Донато шел быстро, размашистым шагом, стараясь не сбиться с дыхания, и его кожаные туфли громко стучали по квадратным камням старой деревенской улицы. Он кивнул хозяйке магазина сувениров и подарков, которая курила сигарету перед своим магазином, и с удивлением отметил, что немного дальше появилась лавка сапожника.
«Porcamiseria, – подумал он. – Ты смотри, эту старую развалину все же реставрируют. И откуда этот головорез вдруг раздобыл деньги?» Но он выяснит это.
Нери насладился тем, что в баре каждый с ним поздоровался, и заказал чашку капуччино и два круассана, которые здесь, по крайней мере, бабушка не стащит у него из-под носа и не проглотит. Он, конечно, с большим удовольствием выпил бы caffè corretto,[55] espresso amp; grap, но не решился на это, поскольку был еще на службе.
– Buonjorno! – сказал он Йонатану, которого увидел у стойки бара, где тот как раз забирал свою чашку эспрессо.
Донато всегда был рад видеть немца и с удовольствием обменивался с ним парой слов. Он любил Йонатана. Ему импонировало то, с какой любовью он относится к слепой жене и как быстро научился говорить по-итальянски.
Йонатан улыбнулся и подсел к нему.
– Ciao, Донато! Как дела?
– Да ничего. А как у вас? В Ла Пассерелле все в порядке?
– Все в лучшем виде. Мы радуемся лету и постояльцам, готовим дом и бассейн, высаживаем растения на террасах. Работы выше головы, и я даже не знаю, как со всем этим справлюсь в одиночку. Ты не знаешь никого, кто мог бы нам помогать во время сезона? В саду, в лесу, возле оливок, поливать, косить траву. Ну и все такое.
И в этот момент Донато в голову пришла идея.
– Да, я знаю кое-кого. Речь идет о моем сыне Джанни. Он болтается без дела и вечно всем недоволен. Он проведет летние каникулы в постели, если не дать ему никакого задания. Кроме того, он мог бы заработать какие-то карманные деньги.
Йонатан кивнул.
– Великолепно! Такой молодой, крепкий парень мне и нужен. Я надеюсь, он умеет обращаться с газонокосилкой, мотокосой и бензопилой?
Донато пожал плечами.
– Без понятия. Но если даже не умеет, то научится. Это не повредит. Ему надо немного взбодриться. А когда он может начать работу?
– По мне, так хоть завтра, с восьми утра.
19
Джанни работал в Ла Пассерелле с большой неохотой. Он приезжал около четверти девятого на своей «Веспе», вставал с мопеда, засовывал руки в карманы брюк и со скучающим видом смотрел на Йонатана.
– Что я должен делать?
– Выкоси вереск мотокосой. Начни сразу за стоянкой и постепенно дойдешь до фонаря возле дороги.
– А зачем это нужно?
– По трем причинам.
– Например? – Джанни смачно зевнул.
– Потому что ты хочешь заработать деньги, потому что вереск нужно скосить и потому что я так сказал.
Джанни закатил глаза.
– Ага. Круто. А где эта дерьмовая мотокоса?

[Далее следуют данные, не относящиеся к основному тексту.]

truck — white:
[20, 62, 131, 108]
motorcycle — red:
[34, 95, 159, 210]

– В кладовке. Как всегда, Джанни. А бензин – в синей канистре.
Джанни кивнул, повернул козырек бейсболки на затылок и поплелся в кладовку.
Большой помощи от Джанни не было, но все же то, что он делал, было лучше, чем ничего. Он косил вереск, подстригал газон, пропалывал огород, сжигал сучья и ветки, когда шел дождь и земля была влажной, рубил дрова на зиму и складывал их в сарай, чистил бассейн и подметал террасу. Он засыпал ямы на дороге и высаживал оливки, вырывал сорняки между щебенкой или отправлялся на своей «Веспе» к торговцу стройматериалами, чтобы залатать колесо тачки. Все, что ему говорили, он выполнял, но делал это не спеша, словно в замедленной съемке.
55
Кофе с небольшой дозой какого-нибудь крепкого алкогольного напитка (итал.).